[Records provided — start]

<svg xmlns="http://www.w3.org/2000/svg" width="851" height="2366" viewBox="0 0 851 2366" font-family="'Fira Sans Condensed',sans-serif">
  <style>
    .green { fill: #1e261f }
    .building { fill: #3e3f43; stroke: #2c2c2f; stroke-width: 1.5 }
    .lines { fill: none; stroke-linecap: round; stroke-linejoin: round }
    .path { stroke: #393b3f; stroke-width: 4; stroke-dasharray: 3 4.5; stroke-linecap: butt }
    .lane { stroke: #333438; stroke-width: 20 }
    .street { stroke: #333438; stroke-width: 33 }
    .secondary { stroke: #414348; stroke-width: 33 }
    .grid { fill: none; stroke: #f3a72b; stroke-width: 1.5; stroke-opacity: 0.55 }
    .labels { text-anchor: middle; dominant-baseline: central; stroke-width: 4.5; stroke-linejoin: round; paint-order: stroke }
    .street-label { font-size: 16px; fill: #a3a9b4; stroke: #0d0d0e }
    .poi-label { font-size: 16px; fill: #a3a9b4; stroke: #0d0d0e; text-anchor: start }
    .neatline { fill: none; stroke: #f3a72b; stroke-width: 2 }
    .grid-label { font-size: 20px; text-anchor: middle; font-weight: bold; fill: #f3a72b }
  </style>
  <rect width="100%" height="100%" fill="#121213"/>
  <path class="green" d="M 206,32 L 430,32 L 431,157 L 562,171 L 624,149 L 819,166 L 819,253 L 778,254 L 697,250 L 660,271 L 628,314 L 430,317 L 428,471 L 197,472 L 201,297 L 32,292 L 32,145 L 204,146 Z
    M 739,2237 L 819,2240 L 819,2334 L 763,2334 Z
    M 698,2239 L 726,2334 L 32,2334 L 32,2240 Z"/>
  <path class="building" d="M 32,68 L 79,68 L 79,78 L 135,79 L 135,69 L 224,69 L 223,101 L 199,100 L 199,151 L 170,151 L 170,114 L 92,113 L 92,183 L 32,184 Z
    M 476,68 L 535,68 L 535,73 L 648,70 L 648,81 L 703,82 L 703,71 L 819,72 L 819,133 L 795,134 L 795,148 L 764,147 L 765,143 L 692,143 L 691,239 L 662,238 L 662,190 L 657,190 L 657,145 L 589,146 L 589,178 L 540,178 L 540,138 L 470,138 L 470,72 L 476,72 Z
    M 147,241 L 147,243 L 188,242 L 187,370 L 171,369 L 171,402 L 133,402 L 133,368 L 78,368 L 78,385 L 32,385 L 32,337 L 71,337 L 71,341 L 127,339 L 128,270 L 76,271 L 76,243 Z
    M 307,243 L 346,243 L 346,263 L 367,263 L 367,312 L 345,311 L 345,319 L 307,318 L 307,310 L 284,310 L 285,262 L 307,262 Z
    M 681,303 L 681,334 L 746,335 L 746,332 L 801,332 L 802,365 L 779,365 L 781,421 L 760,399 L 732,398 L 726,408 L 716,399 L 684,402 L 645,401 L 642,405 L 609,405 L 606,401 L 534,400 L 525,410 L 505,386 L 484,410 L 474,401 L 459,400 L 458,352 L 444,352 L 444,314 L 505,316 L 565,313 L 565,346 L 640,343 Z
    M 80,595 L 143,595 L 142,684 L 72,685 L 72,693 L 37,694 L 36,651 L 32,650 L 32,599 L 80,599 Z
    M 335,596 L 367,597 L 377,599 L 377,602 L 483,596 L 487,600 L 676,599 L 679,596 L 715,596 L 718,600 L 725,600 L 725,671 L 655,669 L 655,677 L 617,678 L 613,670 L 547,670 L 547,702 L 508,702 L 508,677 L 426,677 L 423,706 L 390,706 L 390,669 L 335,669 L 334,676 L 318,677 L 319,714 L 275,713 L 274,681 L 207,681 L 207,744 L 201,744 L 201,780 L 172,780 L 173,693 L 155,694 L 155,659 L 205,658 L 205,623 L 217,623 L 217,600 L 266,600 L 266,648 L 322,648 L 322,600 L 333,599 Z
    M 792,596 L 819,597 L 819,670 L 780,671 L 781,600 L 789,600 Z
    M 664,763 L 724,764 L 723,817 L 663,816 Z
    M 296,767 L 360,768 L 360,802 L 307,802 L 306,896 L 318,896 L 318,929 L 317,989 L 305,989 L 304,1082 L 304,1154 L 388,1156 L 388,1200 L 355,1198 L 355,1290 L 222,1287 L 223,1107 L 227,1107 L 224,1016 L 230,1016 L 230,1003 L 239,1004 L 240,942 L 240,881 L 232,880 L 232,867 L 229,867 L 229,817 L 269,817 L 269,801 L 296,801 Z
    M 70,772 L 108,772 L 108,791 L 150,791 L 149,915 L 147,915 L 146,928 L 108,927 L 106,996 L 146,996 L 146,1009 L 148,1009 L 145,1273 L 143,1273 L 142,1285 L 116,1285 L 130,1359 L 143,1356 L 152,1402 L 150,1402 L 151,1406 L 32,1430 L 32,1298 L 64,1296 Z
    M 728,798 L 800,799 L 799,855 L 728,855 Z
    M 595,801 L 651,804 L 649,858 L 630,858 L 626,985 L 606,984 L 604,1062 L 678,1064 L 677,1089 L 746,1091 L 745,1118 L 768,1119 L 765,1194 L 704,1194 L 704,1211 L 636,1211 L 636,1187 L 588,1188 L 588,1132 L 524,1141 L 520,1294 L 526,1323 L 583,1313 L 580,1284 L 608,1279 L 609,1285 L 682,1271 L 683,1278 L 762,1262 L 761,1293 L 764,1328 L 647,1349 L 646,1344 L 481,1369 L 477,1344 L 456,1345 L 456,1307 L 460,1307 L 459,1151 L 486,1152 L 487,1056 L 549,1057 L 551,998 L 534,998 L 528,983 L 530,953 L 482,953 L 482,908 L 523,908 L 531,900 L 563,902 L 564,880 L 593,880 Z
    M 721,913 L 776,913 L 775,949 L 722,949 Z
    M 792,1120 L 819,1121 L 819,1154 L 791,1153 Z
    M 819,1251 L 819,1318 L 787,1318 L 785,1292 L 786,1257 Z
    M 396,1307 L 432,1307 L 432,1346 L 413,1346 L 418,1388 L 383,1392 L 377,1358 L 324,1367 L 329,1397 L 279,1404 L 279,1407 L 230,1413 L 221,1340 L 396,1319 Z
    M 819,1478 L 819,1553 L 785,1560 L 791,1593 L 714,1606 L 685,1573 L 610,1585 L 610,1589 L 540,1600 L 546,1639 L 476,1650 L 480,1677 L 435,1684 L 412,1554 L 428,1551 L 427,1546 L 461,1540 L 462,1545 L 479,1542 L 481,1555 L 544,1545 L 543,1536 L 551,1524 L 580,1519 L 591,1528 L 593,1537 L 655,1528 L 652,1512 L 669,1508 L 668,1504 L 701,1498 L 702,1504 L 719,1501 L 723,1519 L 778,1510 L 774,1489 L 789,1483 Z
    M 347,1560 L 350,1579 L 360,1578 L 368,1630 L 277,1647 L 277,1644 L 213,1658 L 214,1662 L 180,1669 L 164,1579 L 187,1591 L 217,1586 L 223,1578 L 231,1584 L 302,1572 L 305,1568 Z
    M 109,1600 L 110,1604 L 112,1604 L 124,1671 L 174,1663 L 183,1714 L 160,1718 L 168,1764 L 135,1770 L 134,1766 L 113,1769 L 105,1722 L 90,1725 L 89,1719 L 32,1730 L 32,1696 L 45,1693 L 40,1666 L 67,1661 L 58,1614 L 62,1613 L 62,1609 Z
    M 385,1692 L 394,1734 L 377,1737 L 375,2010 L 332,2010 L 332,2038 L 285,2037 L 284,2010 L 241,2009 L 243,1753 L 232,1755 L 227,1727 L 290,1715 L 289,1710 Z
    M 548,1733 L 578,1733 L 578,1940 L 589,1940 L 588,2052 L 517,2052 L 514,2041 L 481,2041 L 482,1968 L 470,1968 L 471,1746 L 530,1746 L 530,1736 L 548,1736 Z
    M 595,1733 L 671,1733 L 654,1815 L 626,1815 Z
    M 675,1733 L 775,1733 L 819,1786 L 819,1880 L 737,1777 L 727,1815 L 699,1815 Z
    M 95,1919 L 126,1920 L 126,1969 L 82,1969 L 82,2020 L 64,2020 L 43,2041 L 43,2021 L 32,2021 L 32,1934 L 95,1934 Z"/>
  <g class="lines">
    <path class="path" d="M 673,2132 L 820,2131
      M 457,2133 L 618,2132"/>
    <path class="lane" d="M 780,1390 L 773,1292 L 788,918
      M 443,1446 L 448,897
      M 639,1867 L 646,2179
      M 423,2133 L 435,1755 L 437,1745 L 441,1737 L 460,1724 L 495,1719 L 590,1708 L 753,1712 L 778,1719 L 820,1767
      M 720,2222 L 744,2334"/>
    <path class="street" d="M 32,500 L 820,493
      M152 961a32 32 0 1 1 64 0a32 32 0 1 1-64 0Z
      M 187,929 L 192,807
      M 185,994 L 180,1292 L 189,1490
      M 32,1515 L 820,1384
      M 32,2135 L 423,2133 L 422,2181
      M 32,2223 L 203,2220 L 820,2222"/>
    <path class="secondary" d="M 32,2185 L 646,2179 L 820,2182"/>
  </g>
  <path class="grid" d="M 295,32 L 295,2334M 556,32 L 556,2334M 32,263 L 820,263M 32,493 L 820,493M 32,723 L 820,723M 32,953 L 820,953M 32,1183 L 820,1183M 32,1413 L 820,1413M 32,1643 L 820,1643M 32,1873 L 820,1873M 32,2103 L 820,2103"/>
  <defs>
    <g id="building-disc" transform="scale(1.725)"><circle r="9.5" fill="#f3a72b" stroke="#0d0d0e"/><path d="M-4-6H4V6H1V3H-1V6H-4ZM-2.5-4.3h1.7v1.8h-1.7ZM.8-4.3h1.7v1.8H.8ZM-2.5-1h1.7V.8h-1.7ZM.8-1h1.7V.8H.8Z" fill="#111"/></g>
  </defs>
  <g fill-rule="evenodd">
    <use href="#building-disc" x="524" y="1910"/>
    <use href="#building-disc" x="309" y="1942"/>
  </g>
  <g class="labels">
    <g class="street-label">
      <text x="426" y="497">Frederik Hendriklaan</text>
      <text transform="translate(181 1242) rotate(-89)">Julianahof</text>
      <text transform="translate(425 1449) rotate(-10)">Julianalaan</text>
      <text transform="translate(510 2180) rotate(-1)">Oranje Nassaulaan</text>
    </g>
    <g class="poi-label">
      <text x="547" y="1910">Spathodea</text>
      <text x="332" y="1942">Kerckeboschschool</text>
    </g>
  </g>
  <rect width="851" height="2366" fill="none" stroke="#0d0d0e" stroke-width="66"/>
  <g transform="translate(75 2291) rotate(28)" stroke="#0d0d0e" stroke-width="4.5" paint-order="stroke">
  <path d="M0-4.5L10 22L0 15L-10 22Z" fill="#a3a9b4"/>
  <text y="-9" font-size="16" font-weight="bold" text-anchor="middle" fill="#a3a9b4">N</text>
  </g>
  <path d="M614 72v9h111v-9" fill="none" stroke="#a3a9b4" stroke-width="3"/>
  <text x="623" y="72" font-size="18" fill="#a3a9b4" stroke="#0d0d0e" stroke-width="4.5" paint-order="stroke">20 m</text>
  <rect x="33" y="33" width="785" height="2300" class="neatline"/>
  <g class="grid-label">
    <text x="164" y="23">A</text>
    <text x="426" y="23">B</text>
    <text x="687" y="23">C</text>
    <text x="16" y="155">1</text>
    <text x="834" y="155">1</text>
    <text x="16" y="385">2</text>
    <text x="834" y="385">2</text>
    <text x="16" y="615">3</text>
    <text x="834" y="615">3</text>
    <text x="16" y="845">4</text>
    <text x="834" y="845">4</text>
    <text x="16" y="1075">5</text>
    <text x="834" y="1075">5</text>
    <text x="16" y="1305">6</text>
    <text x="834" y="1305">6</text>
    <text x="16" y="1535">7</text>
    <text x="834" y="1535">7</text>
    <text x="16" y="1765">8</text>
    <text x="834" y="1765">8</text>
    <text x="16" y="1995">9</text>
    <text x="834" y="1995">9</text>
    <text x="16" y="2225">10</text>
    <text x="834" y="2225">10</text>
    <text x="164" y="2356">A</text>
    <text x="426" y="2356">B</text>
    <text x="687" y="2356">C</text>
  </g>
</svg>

[Records provided — finish]

- _Exercise requirements_
Pull every line containing "linecap" out of the records.

- _Response_
    .lines { fill: none; stroke-linecap: round; stroke-linejoin: round }
    .path { stroke: #393b3f; stroke-width: 4; stroke-dasharray: 3 4.5; stroke-linecap: butt }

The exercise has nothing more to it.